#### [EXCERPTED RECORDS]
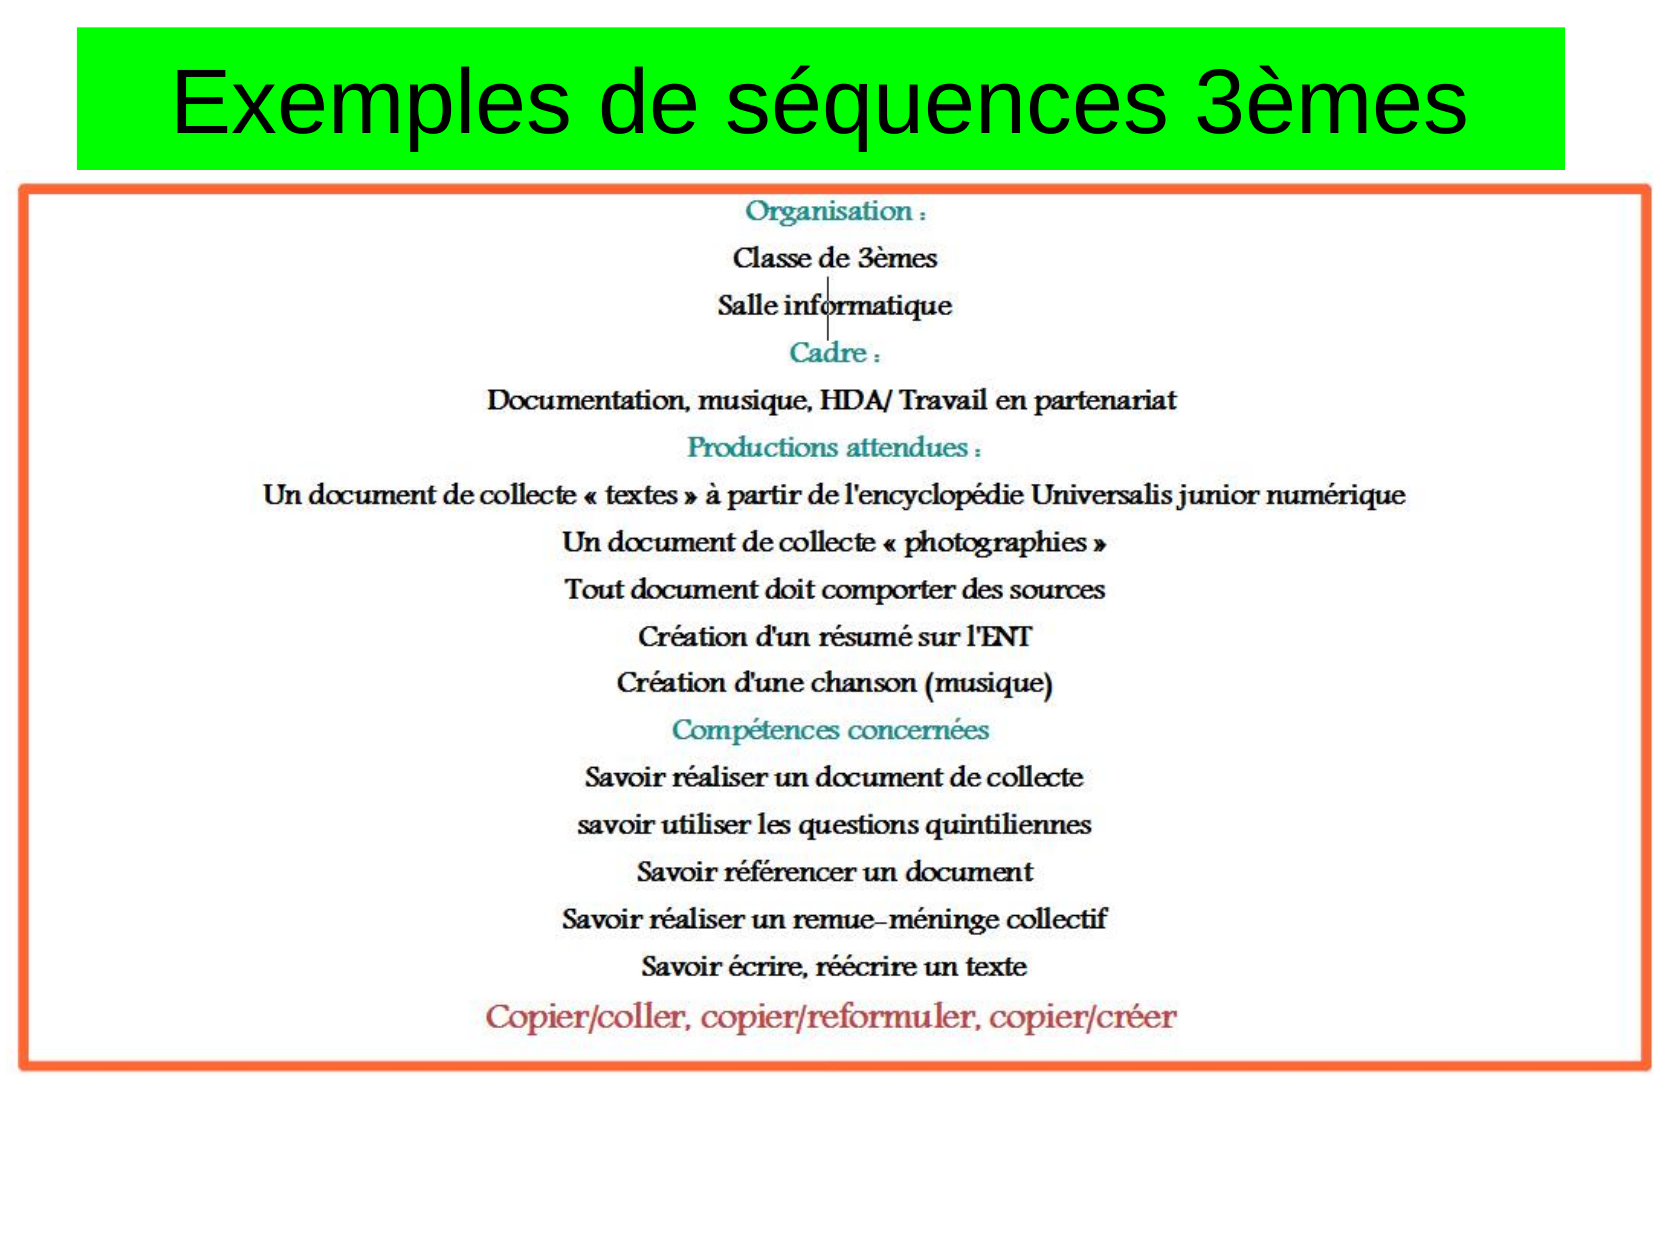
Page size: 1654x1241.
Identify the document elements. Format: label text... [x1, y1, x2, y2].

picture [6, 170, 1654, 1086]
title Exemples de séquences 3èmes [76, 27, 1565, 170]
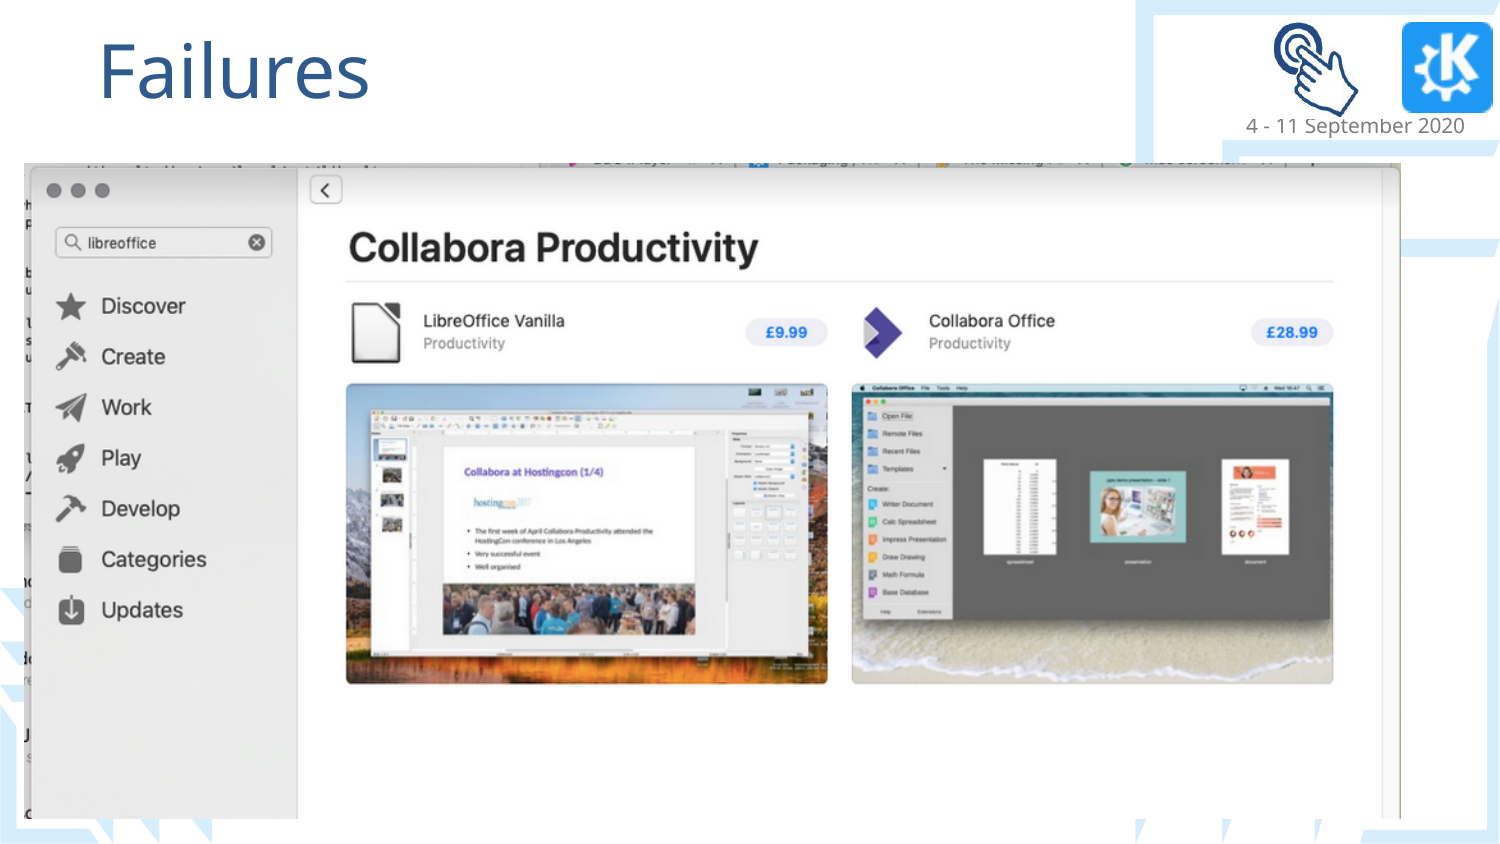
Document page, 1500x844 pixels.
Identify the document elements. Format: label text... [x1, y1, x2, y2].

picture [1402, 22, 1493, 113]
picture [1242, 19, 1390, 119]
title Failures [0, 0, 934, 139]
picture [24, 163, 1401, 819]
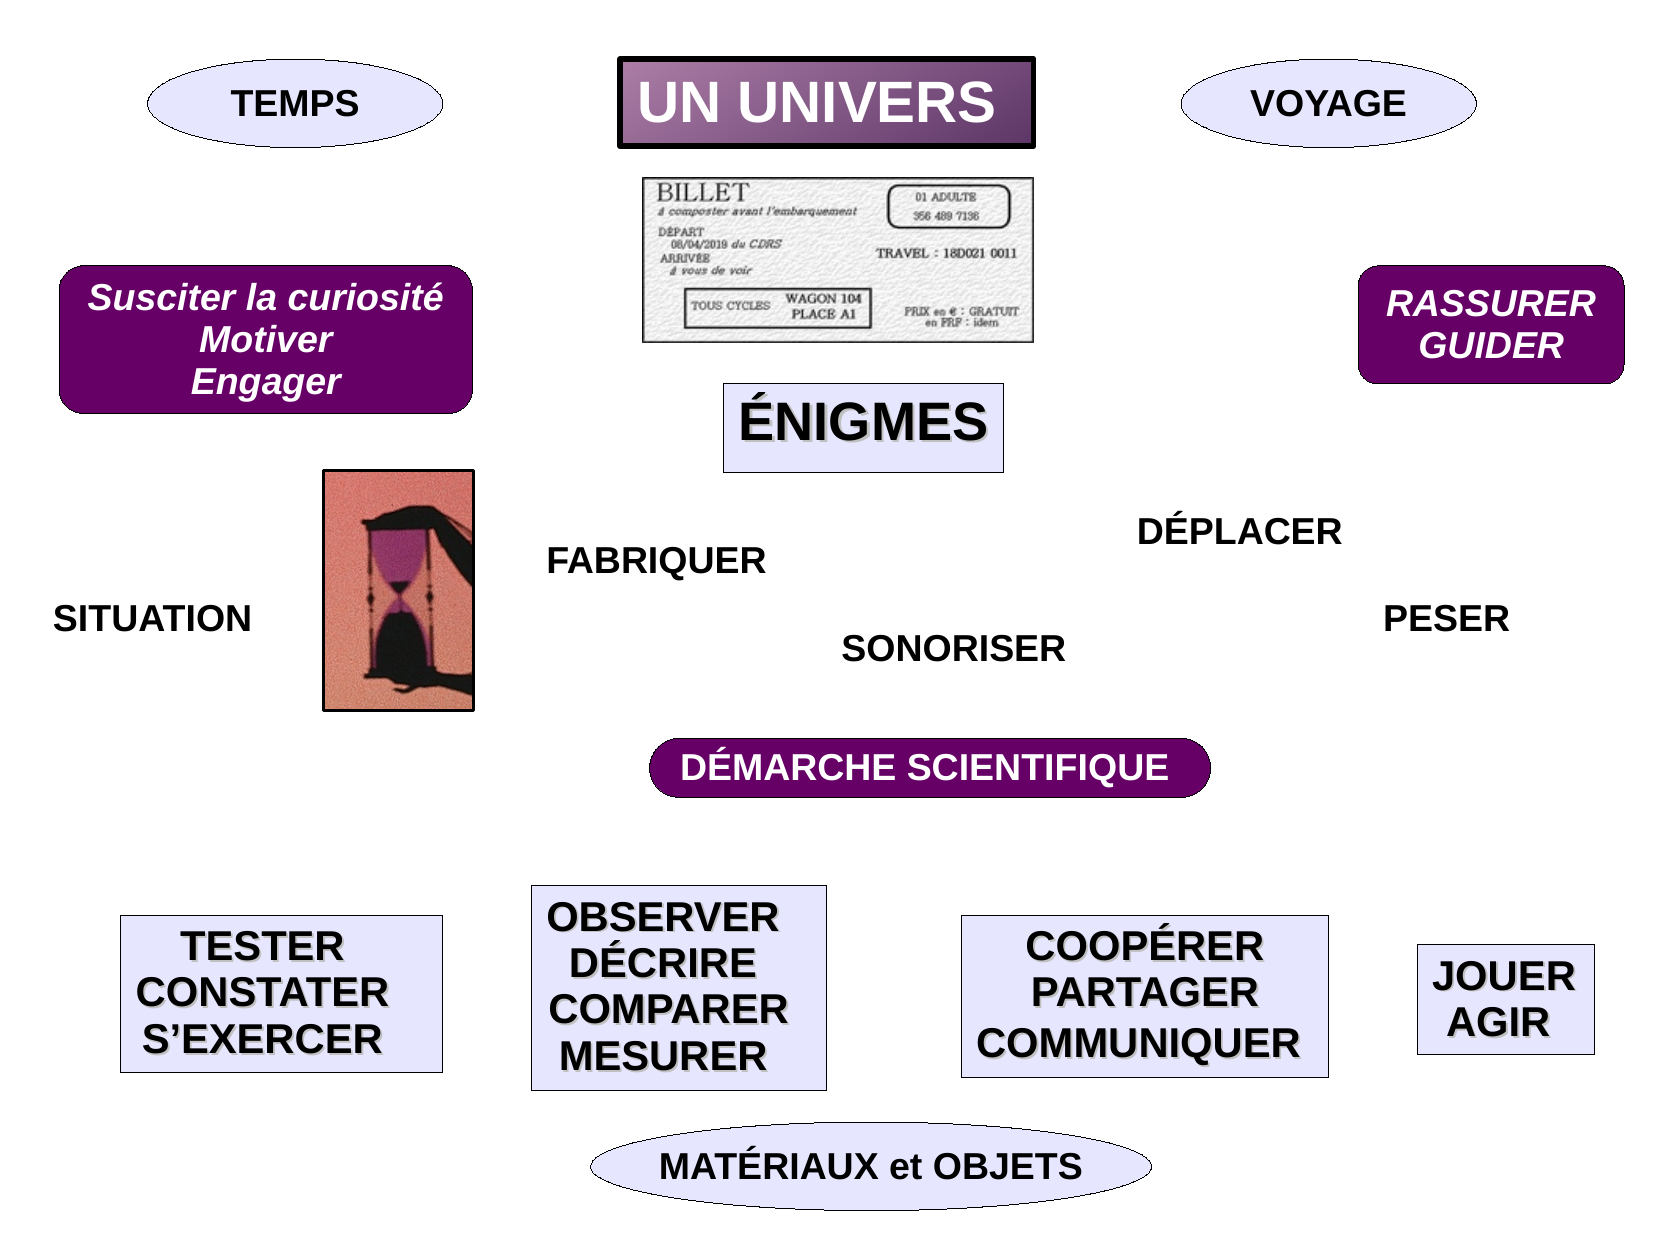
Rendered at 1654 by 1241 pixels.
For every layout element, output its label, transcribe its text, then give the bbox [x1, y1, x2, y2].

text_box DÉMARCHE SCIENTIFIQUE [649, 738, 1211, 798]
text_box Susciter la curiosité Motiver Engager [59, 265, 473, 414]
text_box RASSURER GUIDER [1358, 265, 1625, 384]
text_box VOYAGE [1181, 59, 1477, 148]
text_box SITUATION [38, 590, 267, 649]
text_box UN UNIVERS [620, 59, 1034, 147]
text_box JOUER AGIR [1417, 944, 1595, 1055]
text_box FABRIQUER [531, 532, 781, 591]
text_box TEMPS [147, 59, 443, 148]
text_box PESER [1368, 590, 1536, 649]
text_box ÉNIGMES [723, 383, 1004, 473]
text_box COOPÉRER PARTAGER COMMUNIQUER [961, 915, 1329, 1078]
picture [642, 177, 1034, 343]
text_box SONORISER [826, 620, 1082, 679]
text_box MATÉRIAUX et OBJETS [590, 1122, 1152, 1211]
text_box DÉPLACER [1122, 502, 1368, 562]
text_box TESTER CONSTATER S’EXERCER [120, 915, 443, 1073]
picture [324, 472, 473, 709]
text_box OBSERVER DÉCRIRE COMPARER MESURER [531, 885, 827, 1091]
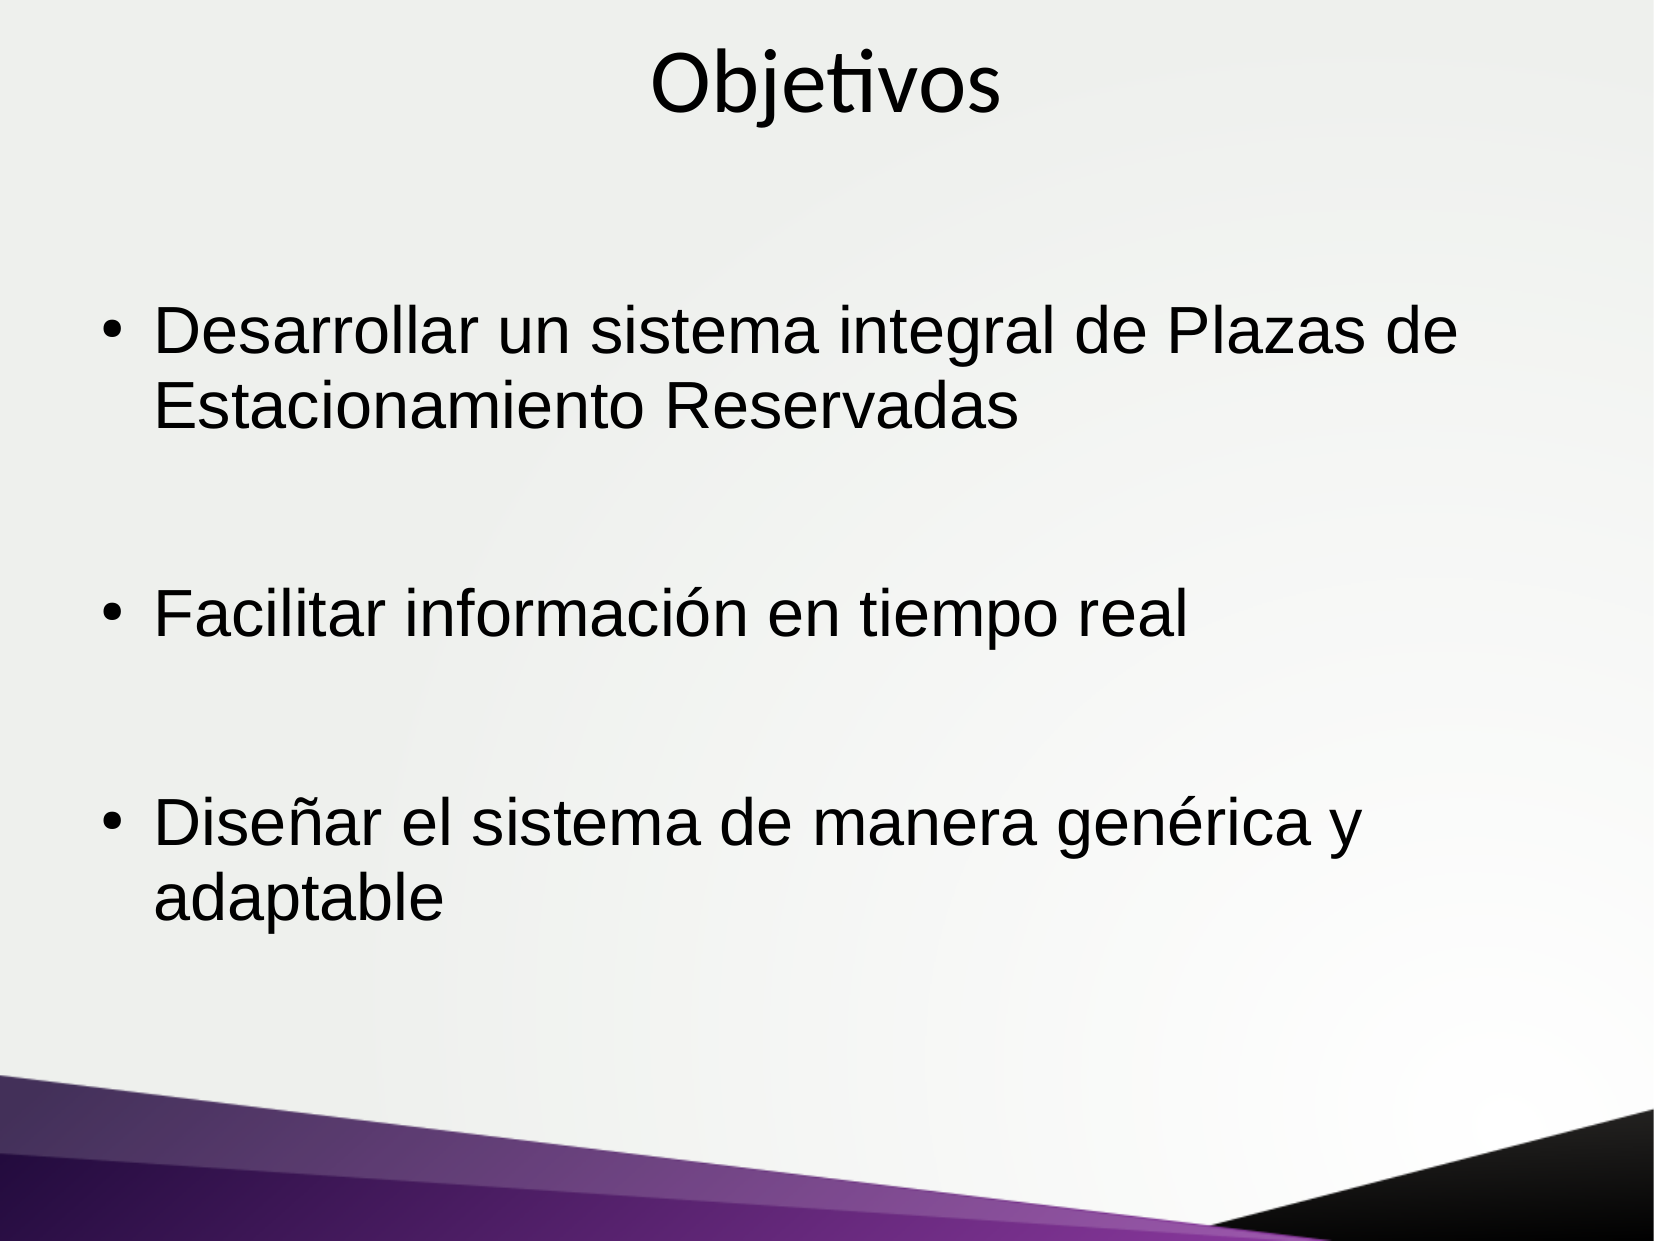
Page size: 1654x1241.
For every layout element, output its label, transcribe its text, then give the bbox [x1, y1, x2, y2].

picture [0, 0, 1654, 1241]
list Desarrollar un sistema integral de Plazas de Estacionamiento Reservadas Facilitar información en tiempo real Diseñar el sistema de manera genérica y adaptable [82, 188, 1571, 1010]
title Objetivos [82, 33, 1571, 146]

#### [EXERCISE PROMPT]
Copy out every one of the lines above word for word, leaving out the pictures.

#### [WRITTEN SOLUTION]
Page size: 1654x1241.
Identify the document elements. Format: label text... [x1, y1, x2, y2].

picture [6, 170, 1654, 1086]
title Exemples de séquences 3èmes [76, 27, 1565, 170]
Document page, 1500x844 pixels.
Identify the document elements. Format: label text... [x1, y1, x2, y2].

picture [1402, 22, 1493, 113]
picture [1242, 19, 1390, 119]
title Failures [0, 0, 934, 139]
picture [24, 163, 1401, 819]
Rendered at 1654 by 1241 pixels.
For every layout element, output its label, transcribe its text, then give the bbox [x1, y1, x2, y2].

text_box DÉMARCHE SCIENTIFIQUE [649, 738, 1211, 798]
text_box Susciter la curiosité Motiver Engager [59, 265, 473, 414]
text_box RASSURER GUIDER [1358, 265, 1625, 384]
text_box VOYAGE [1181, 59, 1477, 148]
text_box SITUATION [38, 590, 267, 649]
text_box UN UNIVERS [620, 59, 1034, 147]
text_box JOUER AGIR [1417, 944, 1595, 1055]
text_box FABRIQUER [531, 532, 781, 591]
text_box TEMPS [147, 59, 443, 148]
text_box PESER [1368, 590, 1536, 649]
text_box ÉNIGMES [723, 383, 1004, 473]
text_box COOPÉRER PARTAGER COMMUNIQUER [961, 915, 1329, 1078]
picture [642, 177, 1034, 343]
text_box SONORISER [826, 620, 1082, 679]
text_box MATÉRIAUX et OBJETS [590, 1122, 1152, 1211]
text_box DÉPLACER [1122, 502, 1368, 562]
text_box TESTER CONSTATER S’EXERCER [120, 915, 443, 1073]
picture [324, 472, 473, 709]
text_box OBSERVER DÉCRIRE COMPARER MESURER [531, 885, 827, 1091]
Page size: 1654x1241.
For every layout element, output its label, transcribe its text, then give the bbox [x1, y1, x2, y2].

picture [0, 0, 1654, 1241]
list Desarrollar un sistema integral de Plazas de Estacionamiento Reservadas Facilitar información en tiempo real Diseñar el sistema de manera genérica y adaptable [82, 188, 1571, 1010]
title Objetivos [82, 33, 1571, 146]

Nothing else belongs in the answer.